+++ 文書の抜粋

ども、出会っていた岡田達也です。

 

 

 

 

 

今、朝から晩まで稽古している。

 

とにかく稽古、稽古の毎日で、稽古以外のことは何もしていないと言っていい。

 

ここ何日かテレビも付けていないので

世間の動向も知らないし

(元々、世間知らずな男ではある)

 

ホークスの福田選手がFAでどこに行くのかもわからないし

(やっぱりそこは心配なのです)

 

今日が何曜日なのかもわからない

(……ただのバカなんじゃないか?)

 

そんな状態で生きている。

 

ただただ真面目に稽古しているので

(当たり前だ)

ここに書きたいと思うような出来事に出会っていない。

 

 

が。

 

稽古場にいても“驚き”というのはあるものでーー

 

 * *

 

今回、初共演になる唐橋充さん。

僕の次に大人な役者で、現在42歳。

 

ネットで写真を拝見したところ、かなり骨太でゴツいイメージを抱いたのだが

実際に会ってみると、実は真逆で

とにかく繊細で物腰が柔らかく、ときたま顔を出すオネエ言葉がよく似合う

そんな人物だった。

 

僕はすぐに唐橋さんの大ファンになり、稽古場では席も近いので、毎日バカ話に花を咲かせている。

 

……と

 

「岡田さん、実はーー」

 

「何?」

 

「僕ね、25年以上前に岡田さんにお会いしてるんですよ」

 

「あ、何かの芝居を観てくれたってこと?」

 

「いえいえ、プライベートで(笑)」

 

「えっ!」

 

僕は頭の中で遡ってみたが、この男に出会った記憶はどこにもない。

 

「そりゃ思い出せませんよ」

 

「なんで?」

++++++
+++ 提供データ

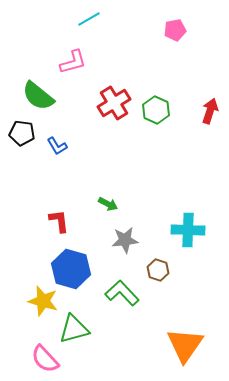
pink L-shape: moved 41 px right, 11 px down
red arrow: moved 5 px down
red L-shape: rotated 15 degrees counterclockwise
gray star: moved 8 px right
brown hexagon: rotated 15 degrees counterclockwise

++++++

目標 1: 稽古の日々を書いた文章で、筆者は「ここに書きたいと思うような出来事に出会っていない」と述べています。その理由を文章に即して一、二文で説明してください。
目標 2: 稽古の日々を書いた文章を、最後の「なんで?」の後から書き継いでください。

解答 1: 筆者は朝から晩まで稽古ばかりで、稽古以外のことは何もしていないと言える毎日を送っています。ただただ真面目に稽古しているため、書きたくなるような出来事に出会っていないのです。

解答 2:
「成井さんが早稲田大学でワークショップの講師をやられたんですけどねーー」

 

唐橋さんは早稲田の劇研出身と聞いたことがある。

 

「そのときのアシスタントが岡田さんだったんですよっ!」

 

「!!!」

 

「ヒッヒッヒっ。僕は25年も前に、岡田さんの授業を受けてるんですよね(笑)」

 

「いやいやいや!」

 

「なんですか?」

 

「まてまてまて!」

 

「なんですか?」

 

「それはあくまでも成井さんの授業であって、俺はアシスタントでしょ?」

 

「そうですよ」

 

「授業を受けてるとはならないでしょ?」

 

「そんなのどうでもいいんです。当時、キャラメルボックスの作品をどれだけ観たかっ!」

 

「そうなの?」

 

「「あやめ、竹芝桟橋で待ってる」 くぅ~! 西川さん、カッコイイ!!!」

(※ キャラメルボックスで上演した『カレッジ・オブ・ザ・ウィンド』という芝居の中のセリフ)

 

「ええっ? よく覚えてるね!」

 

たまにいるのだ。

自分が影響を受けた芝居のセリフを覚えてる演劇小僧というのが。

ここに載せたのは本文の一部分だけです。